Funny woman Molly Shannon, best known as a regular cast member on "Saturday Night Live," may be able to induce laughter like nobody's business, but her allergies induce reactions of their own.
"I have bad cat allergies," Shannon, 43, said on the CW11 Morning News in New York. "I'm one of those people if I go to somebody's house, even if I don't see the cat, I start wheezing or I get hives. I'm just very sensitive."
Shannon's father and younger son have allergies as well. She has been a spokeswoman for the Allergy and Asthma Foundation of America, raising awareness about allergies.
Shannon's career at "SNL," where she was the longest featured female cast member and had several recurring roles such as licensed joyologist Helen Madden and quirky Catholic schoolgirl Mary Katherine Gallagher, led to more featured parts in films. But her allergies posed a problem on the set of a recent film, "Year of the Dog."
"I didn't tell them, but we were in preproduction one day and I broke out a little bit because of the dog so I told them and they were like what?!?" Shannon told The Cinema Source magazine. "So I went to an allergy doctor and got all this medication but I never had to use any of it. I'm much more allergic to cats."
Serena Williams has continually wowed the tennis world with her skills, physical prowess and unique style since she rose to fame 10 years ago.
Currently ranked sixth in the Women's Tennis Association, the 5 feet 10 inch' beauty has made media headlines for her wins and her flamboyant fashion on the court.
She and older sister, Venus, have battled for the No. 1 ranking several times since both came on the tennis scene in the late '90s.
Even when a series of leg and ankle injuries led her to drop out of the top 100 ranking in mid 2006, Williams stayed in the spotlight with celebrity appearances, charity work and her fashion designs. Williams started her own fashion line Aneres -- Serena spelled backward -- and says on her official Web site that she hopes to continue with fashion after her tennis career.
But Williams can't beat everything -- she's allergic to peanuts. She falls in the approximately 1 percent of the population with a peanut allergy. According to the U.S. Olympic Web site, Williams says she's also allergic to crazy people.
Drew Barrymore, a gifted and versatile actress, has as eclectic collection of allergies as she does film roles.

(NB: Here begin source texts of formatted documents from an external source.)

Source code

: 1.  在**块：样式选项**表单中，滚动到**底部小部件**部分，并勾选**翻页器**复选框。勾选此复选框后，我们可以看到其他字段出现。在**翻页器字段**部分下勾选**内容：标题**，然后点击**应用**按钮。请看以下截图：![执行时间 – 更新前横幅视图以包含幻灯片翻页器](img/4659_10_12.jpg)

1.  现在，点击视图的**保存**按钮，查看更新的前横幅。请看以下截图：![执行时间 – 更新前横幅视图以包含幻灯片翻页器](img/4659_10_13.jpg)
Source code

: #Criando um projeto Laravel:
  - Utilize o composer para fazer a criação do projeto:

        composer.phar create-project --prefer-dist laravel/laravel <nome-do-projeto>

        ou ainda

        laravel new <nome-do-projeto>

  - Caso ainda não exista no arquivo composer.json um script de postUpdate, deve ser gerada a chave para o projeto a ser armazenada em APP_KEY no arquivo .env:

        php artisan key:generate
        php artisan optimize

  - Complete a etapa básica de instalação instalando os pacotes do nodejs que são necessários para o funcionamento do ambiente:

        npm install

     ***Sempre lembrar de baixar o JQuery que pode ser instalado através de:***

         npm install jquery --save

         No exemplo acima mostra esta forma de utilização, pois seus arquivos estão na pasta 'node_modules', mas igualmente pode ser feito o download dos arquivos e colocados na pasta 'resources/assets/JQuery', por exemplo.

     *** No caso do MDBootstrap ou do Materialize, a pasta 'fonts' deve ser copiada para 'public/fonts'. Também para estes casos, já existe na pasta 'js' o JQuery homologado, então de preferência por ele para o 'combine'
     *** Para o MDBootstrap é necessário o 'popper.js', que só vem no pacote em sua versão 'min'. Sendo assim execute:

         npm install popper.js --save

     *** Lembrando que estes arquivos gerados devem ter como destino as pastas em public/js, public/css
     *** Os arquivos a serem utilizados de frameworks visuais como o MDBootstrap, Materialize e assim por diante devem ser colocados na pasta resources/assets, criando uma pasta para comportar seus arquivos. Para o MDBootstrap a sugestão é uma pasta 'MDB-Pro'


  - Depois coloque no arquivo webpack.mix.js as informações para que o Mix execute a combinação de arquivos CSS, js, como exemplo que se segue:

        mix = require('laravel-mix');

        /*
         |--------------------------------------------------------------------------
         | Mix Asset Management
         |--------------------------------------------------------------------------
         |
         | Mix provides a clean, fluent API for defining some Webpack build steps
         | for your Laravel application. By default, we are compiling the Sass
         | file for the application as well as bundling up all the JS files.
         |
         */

Barrymore, 33, is allergic to garlic, according to a 1997 article in the Houston Chronicle, as well as coffee, bee stings and perfume.
Also a vegetarian, Barrymore said that eating "can be a major pain for me."
Barrymore, whose first major role was in Steven Spielberg's "ET" in 1982, and who went through bouts of partying and drug abuse in her adolescence, has blossomed into a career as an established actress and producer with huge box-office appeal.
Though her production company is named Flower Films, flowers and pollen are not among her list of allergens.
If Neko Case wasn't a musician, she knows what she might be.
"If I ever got out of music, I'd go back to school to become a forest ranger," Case, 37, told Fab magazine. "I've always wanted to be the lady with the jeep and the dog who works at the national forest service. I'd let the animals run free."